If I had to choose the best two weeks of my life I could not do better than the Scintilla mouse plague.

It was the mild autumn that did it. The right amount of sunshine, the humid drizzly rain. They bred in the stubble of the previous year’s harvest and feasted on leftover grain. Billions of them, fat as small rats. Like an Old Testament curse they flowed over the ground, grey as living water. They ate green stalks, root and all, and left the soil like colander holes for miles.

My brief from the Gazette was ‘the human angle. How does it feel to have your paddocks overrun, your home invaded by vermin?’

Holly, the paper’s cadet, the only in-house reporter, was assigned the economic impact: the estimated loss in dollar terms; the tonnes of plant matter eaten; the cost of ploughing up the damage and sowing life back into the land.

We worked well together, Holly and I. I drove while she scouted for photo opportunities. I interviewed housewives about the mouse-flood that scuttled through their kitchens, swept through their bedrooms, crawled over babies in cots. Holly took totals from their husbands about destruction per hectare. She jotted quotes about their budgets being buggered and how the government better get off its arse with financial assistance.

She was twenty-one but looked fifteen, with her boy-short hair, military trousers cut off at the shins, Doc Martens boots and saggy socks she kept bending down to hitch higher. A crush on someone is merely a nice way of saying lust. Lust implies you intend acting on your feelings. I was professional with Holly. There were moments when I was close to sending explicit signals but I didn’t have a hint she had similar ideas. There could have been ideas but I played it safe. The point is, I was being unfaithful. Not in body terms: in mind. Holly was the first time I developed those symptoms. I wanted the mouse plague to last until my crush ran out of fantasies.

‘You’re a really hard worker,’ Holly said.

I wasn’t working hard. I was pretending to need more interviews with people. That way I could have Holly in the car with me longer, her bare calves and cleavage. A real cleavage that split into two proper breasts for a few inches down her shirt.

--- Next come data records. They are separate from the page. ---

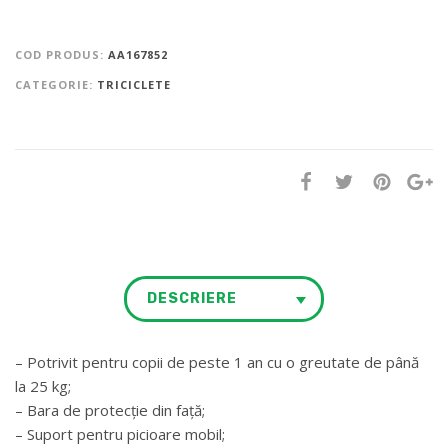
COD PRODUS:
AA167852
CATEGORIE:
TRICICLETE
DESCRIERE
– Potrivit pentru copii de peste 1 an cu o greutate de până
la 25 kg;
– Bara de protecție din față;
– Suport pentru picioare mobil;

Another reason I wanted the plague to keep going was the gift it gave me of a disaster: I was a proper reporter now. Helicopters flew in bringing dolled-up TV journos but I was the one who could boast of being a local. This was my plague. I had been here with my notebook from scratch. I hate a mouse plague as much as the next person, I told them. But when they’re in such vast numbers they’re not mice anymore. When you stand in the current of them they’re a force of nature. I was only big-noting myself but a tall shiny woman from Channel Nine liked my ‘force of nature’ imagery. Her brown fringe was frizzed so high, like a hedgerow of hair, she made me seem one foot shorter. She scrambled onto the roof of the Gazette car batting mice with her microphone and shoe heels. She wiggled her flick-knife fingernails in revulsion and said, ‘Could you wade in amongst them all, Con?’